ASML : vous ne connaissez peut-être pas ce sigle, pourtant derrière ces quatre lettres se cache un géant des nouvelles technologies, un monstre qui contrôle un maillon critique de l'industrie mondiale.

C'est bien simple : sans cette entreprise, il serait impossible de fabriquer les puces électroniques de pointe essentielles au fonctionnement de ChatGPT, Claude et des grands modèles d'intelligence artificielle actuels.

ASML Holding N.V., pour les intimes, voilà le nom complet de l'entreprise qui contrôle une partie de la chaîne de production des puces d'IA, en d'autres mots l'or du 21e siècle. Rareté dans le monde des grands groupes de la tech, son siège se situe à seulement 140 kilomètres de la France, puisqu'il est basé à Veldhoven, aux Pays-Bas.
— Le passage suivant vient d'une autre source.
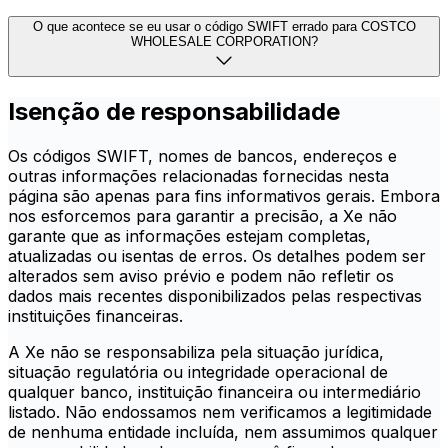
O que acontece se eu usar o código SWIFT errado para COSTCO
WHOLESALE CORPORATION?
Isenção de responsabilidade
Os códigos SWIFT, nomes de bancos, endereços e
outras informações relacionadas fornecidas nesta
página são apenas para fins informativos gerais. Embora
nos esforcemos para garantir a precisão, a Xe não
garante que as informações estejam completas,
atualizadas ou isentas de erros. Os detalhes podem ser
alterados sem aviso prévio e podem não refletir os
dados mais recentes disponibilizados pelas respectivas
instituições financeiras.
A Xe não se responsabiliza pela situação jurídica,
situação regulatória ou integridade operacional de
qualquer banco, instituição financeira ou intermediário
listado. Não endossamos nem verificamos a legitimidade
de nenhuma entidade incluída, nem assumimos qualquer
Le plus fascinant ? C'est que ASML n'est pas juste la meilleure entreprise dans son domaine, celle qui a réussi à se démarquer. Non, sa suprématie actuelle est le fruit d'une aventure industrielle longue. ASML est la seule entreprise au monde à maîtriser une technologie de pointe aujourd'hui cruciale : la lithographie extrême ultraviolet, un procédé qui permet d'imprimer sur des puces des motifs microscopiques, 10 000 fois plus fins qu'un cheveu. 

Ce contrôle absolu érige l'entreprise en véritable clé de voûte de la tech : la Commission européenne qualifie la lithographie d'ASML de "goulet d'étranglement stratégique mondial". Cet empire s'appuie sur un pôle européen d'entreprises à la pointe de la technologie. C'est cette alliance industrielle et scientifique, pilotée depuis Veldhoven, qui assure à ASML un monopole incontesté.

Mais l'entreprise valorisée à plus de 561,76 milliards d'euros et employant environ 44 000 personnes dans le monde pourrait ne pas conserver son monopole encore longtemps. Une enquête de Reuters publiée en décembre 2025 affirme qu'une équipe chinoise a construit à Shenzhen un prototype capable de produire de la lumière EUV.

Reuters précise que ce prototype n'avait encore produit de puce fonctionnelle et que certains instruments pour les fabriquer constituent encore aujourd'hui des obstacles majeurs. Les sources de Reuters évoquent 2028 comme l'objectif du gouvernement chinois pour obtenir des puces, mais des sources proches du projet jugent 2030 comme plus réaliste.